O arquiteto que observa e releva características e condutas como algo que antecede o raciocínio de projeto é uma figura desejada. Há muito que aprender com os espaços que projetam. Na arquitetura de Carlos Marques, os exercícios combinam um cultivado repertório erudito que prioriza aspectos plásticos e sensoriais da arquitetura. Uma arquitetura autoral, eloquente, que almeja status artístico e propõe uma discussão sobre linguagem, interpretação, leitura. No entanto, a autonomia que a composição possa pressupor está, nos projetos, menos afeita ao comentário crítico do que à poética do uso e apropriação na produção de significado. Nuances estas propostas não somente na forma, mas em considerações antropológicas e sociológicas que podem ser apreendidas nas possibilidades de uso, condicionadas pelas diferenças do caráter público ou privado do espaço. Nos ambientes de uso coletivo que agregam encontros e privilegiam ver e ser visto na paisagem. Nas esquinas que reverberam na memória. Nas casas semelhantes que agregam um mesmo tipo de público, mas individualizadas em seus espaços. Nas novas paisagens informadas pela natureza e o contexto da coletividade que ali habita.

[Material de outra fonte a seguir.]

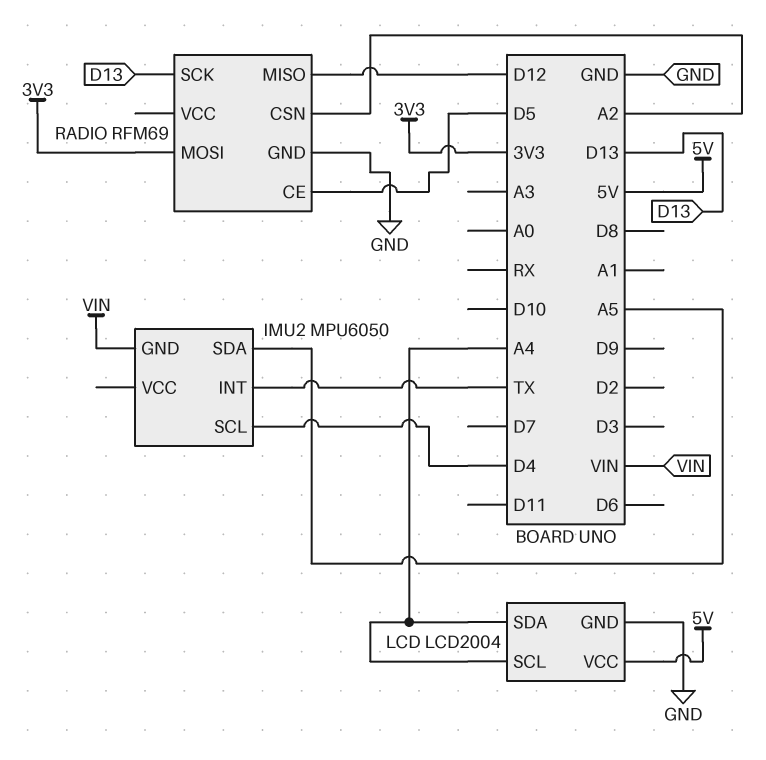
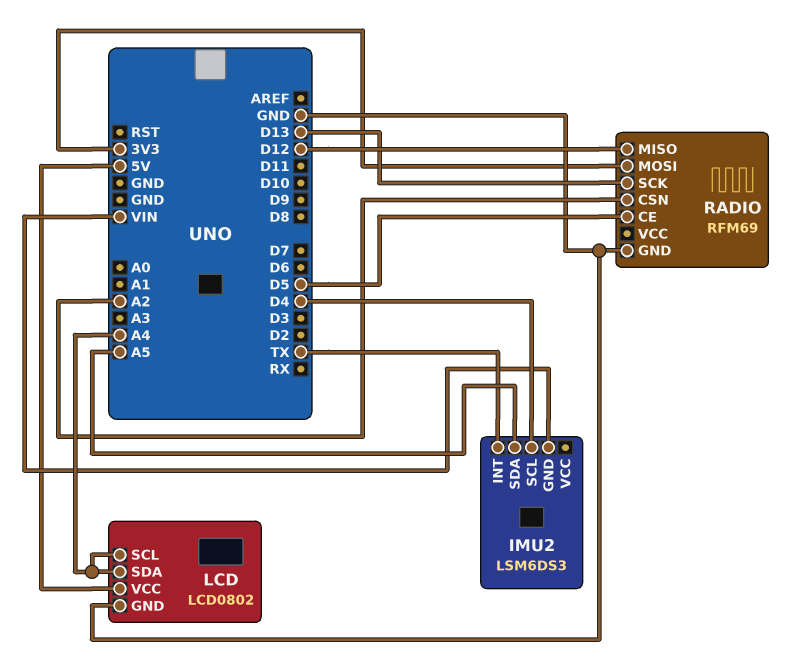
IMU2: MPU6050 -> LSM6DS3
LCD: LCD2004 -> LCD0802

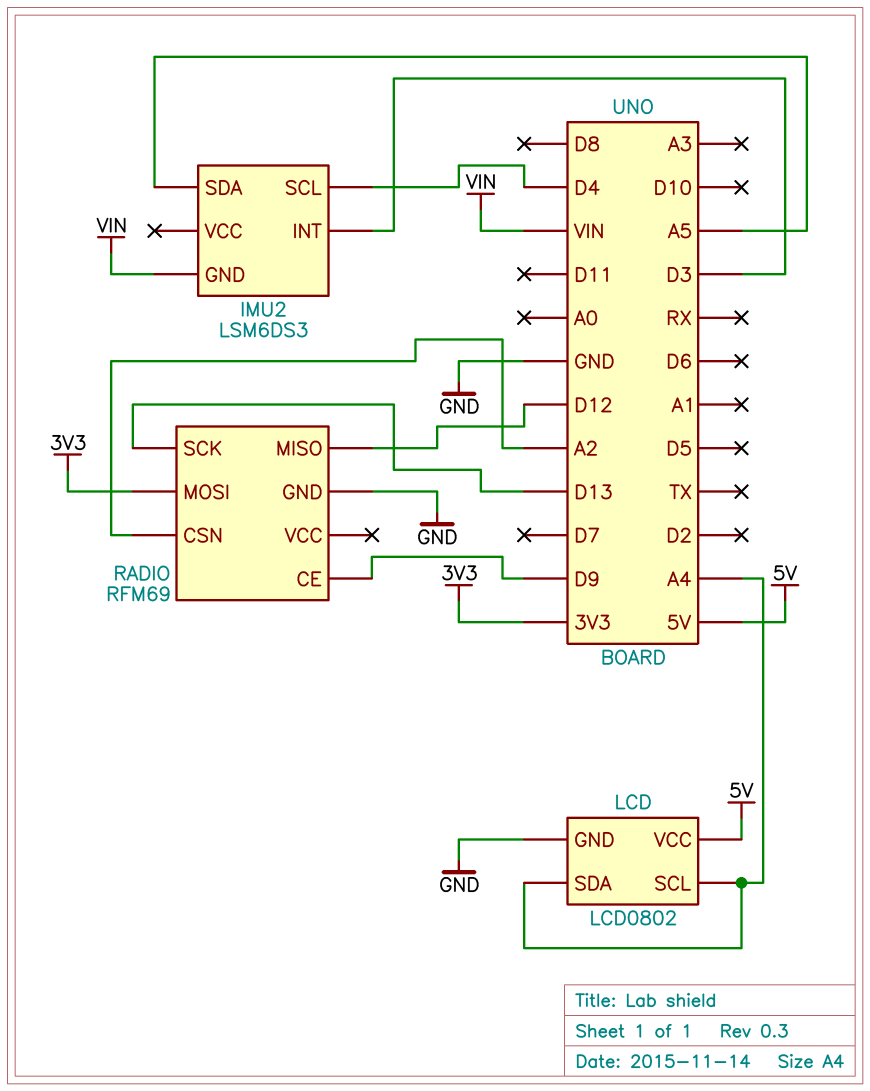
IMU2 pin INT: TX -> D3
RADIO pin CE: D5 -> D9

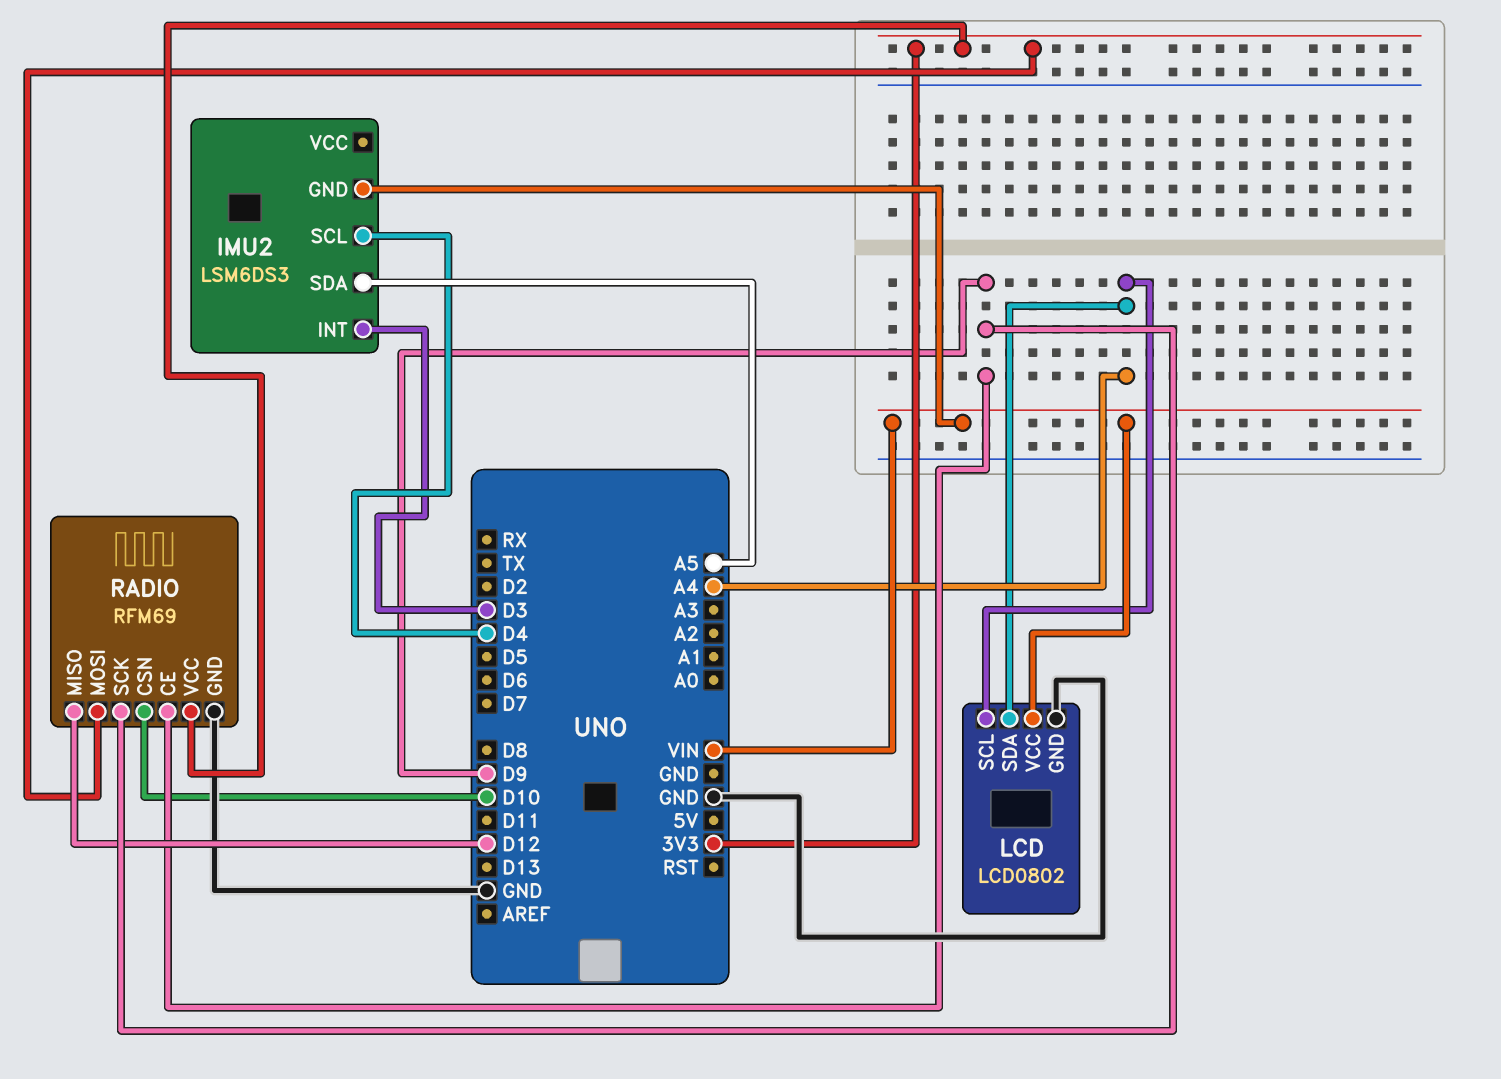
LCD pin VCC: 5V -> VIN
RADIO pin CSN: A2 -> D10
RADIO pin SCK: D13 -> D9
RADIO pin VCC: none -> 3V3

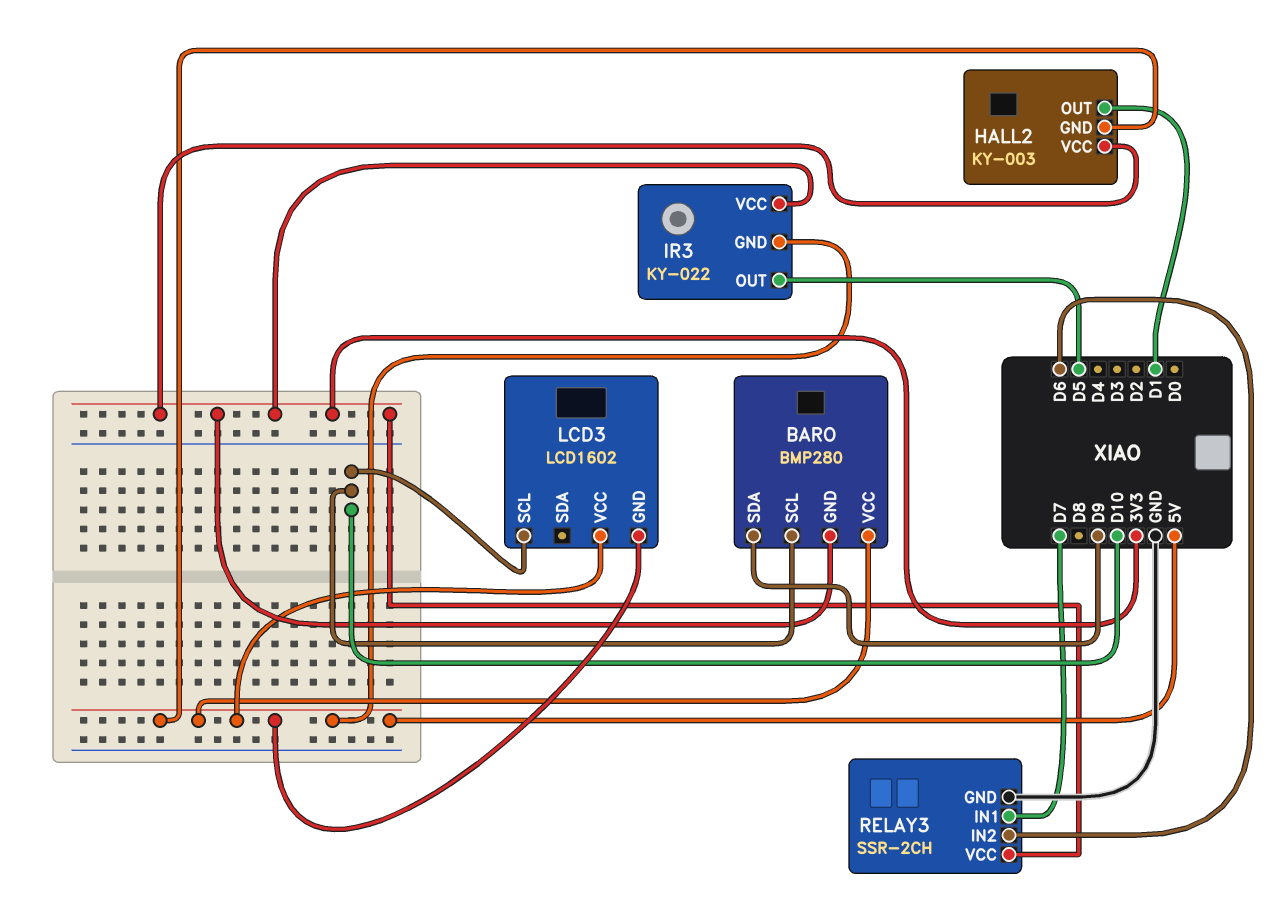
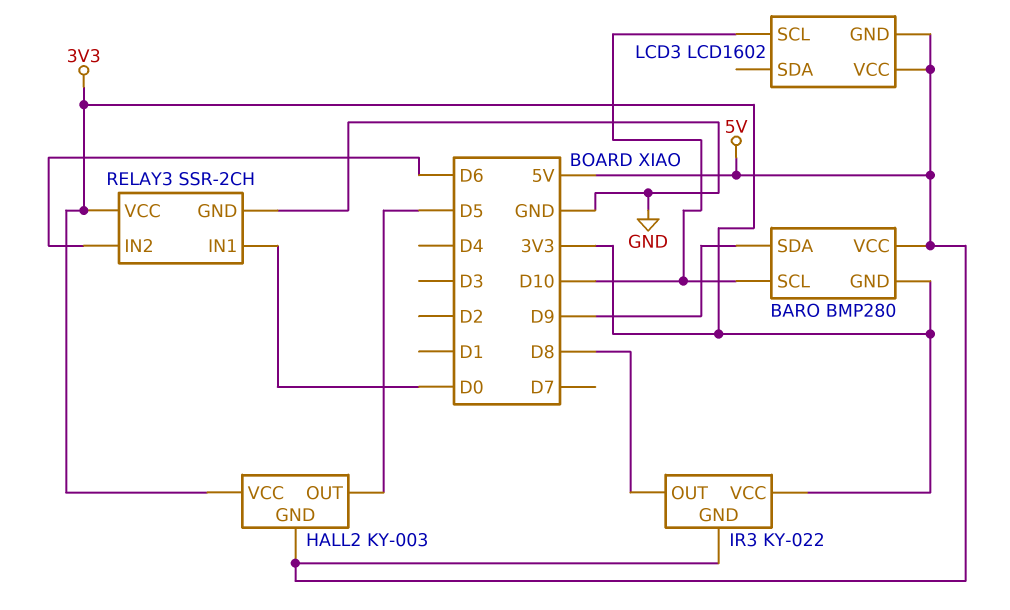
HALL2 pin OUT: D1 -> D5
IR3 pin OUT: D5 -> D8
RELAY3 pin IN1: D7 -> D0

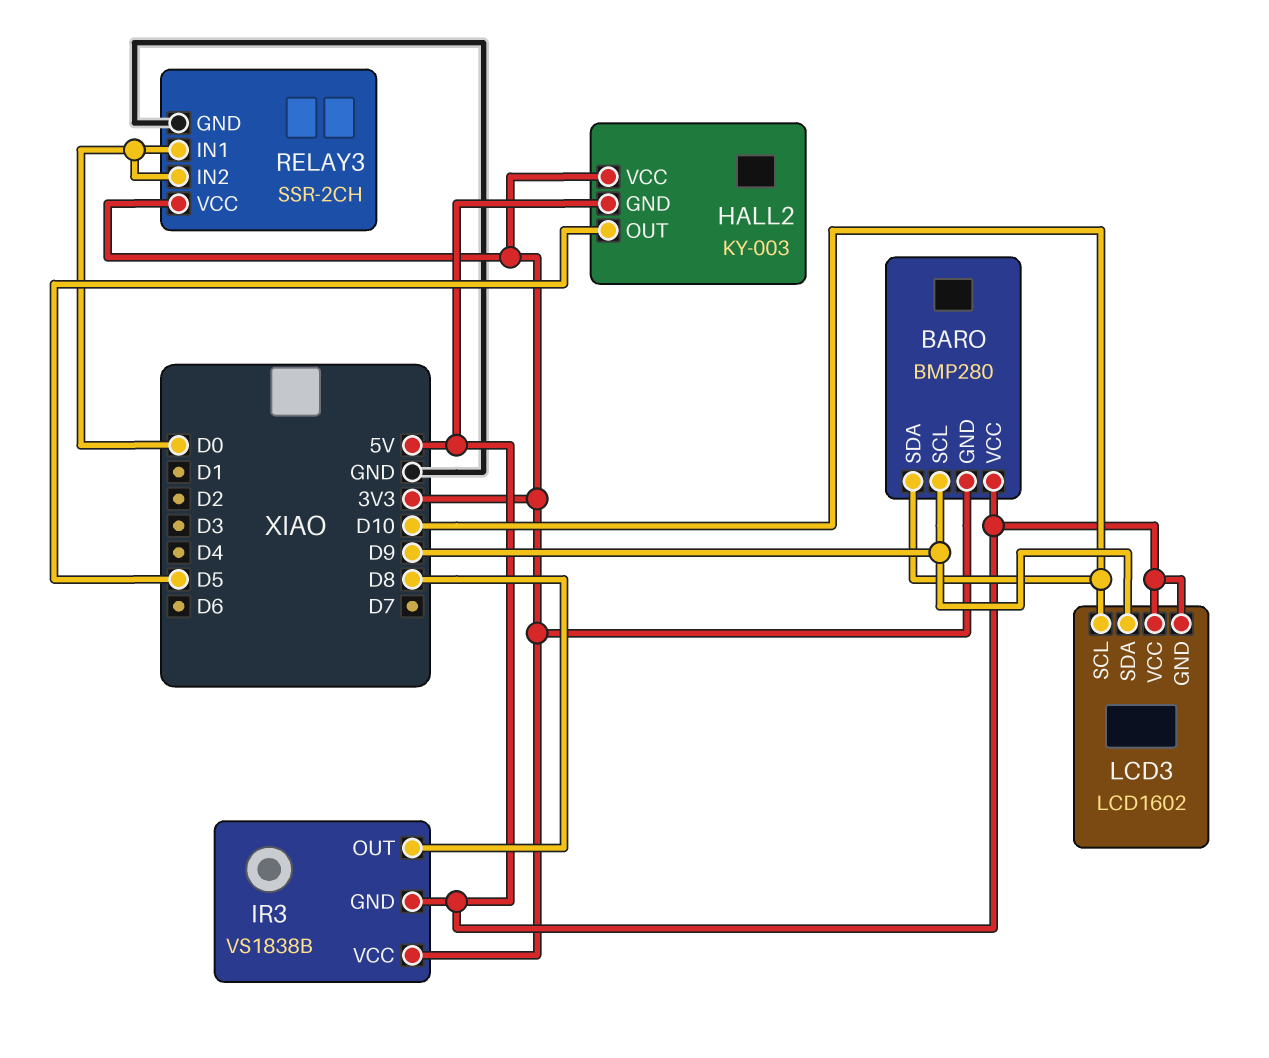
BARO pin SCL: D10 -> D9
BARO pin SDA: D9 -> D10
IR3: KY-022 -> VS1838B
LCD3 pin SDA: none -> D9
RELAY3 pin IN2: D6 -> D0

A sofisticada delicadeza das obras de Carlos Marques, no que respeita o envolvimento a uma experiência previa, se revela na arquitetura que se projeta com o lugar. Por contraste à natureza, as geometrias são regulares, os volumes são puros. Por acordo, as implantações são desdenhadas na topografia, as alturas ajustadas pelo gabarito do entorno, as direções das perspectivas orientadas pelos panoramas do contexto onde se inserem. Uma arquitetura que assim se propõe não só tem apreço pela apropriação de uma circunstância localizada, mas quer envolver e ser apropriada.
nota
NA – essa resenha teve a colaboração dos comentários de alunos da pós-graduação do curso "Projeto e Critica na Arquitetura e na Cidade", no qual Carlos Almeida Marques ministrou uma aula em setembro de 2015. São eles: Ana Maria Sala Minucci, Edison Ribeiro, Edson Machado Filho, Janaina A. Stédile, Marcia S. Gregori, Pâmella M. Cruz, Rafael Peres Mateus, Renata Carboni Bueno, Renata Targino, Sandra Escridelli Siqueira, Sandra Maalouli Hajli, Simone Souza, Thais Anastacio, Thiago Lorente.
sobre a autora
Maria Isabel Villac é arquiteta e urbanista pela Universidade Presbiteriana Mackenzie. Doutorado pela Universitat Politècnica de Catalunya. Pós-Doutorado no IUAV – Istituto Universitario di Architettura de Venezia. Professora da Faculdade de Arquitetura e Urbanismo da Universidade Presbiteriana Mackenzie. Como pesquisadora atua principalmente nos seguintes temas: arquitetura e cidade; arquitetura, arte e cultura; arquitetura e cidadania; ensino de arquitetura.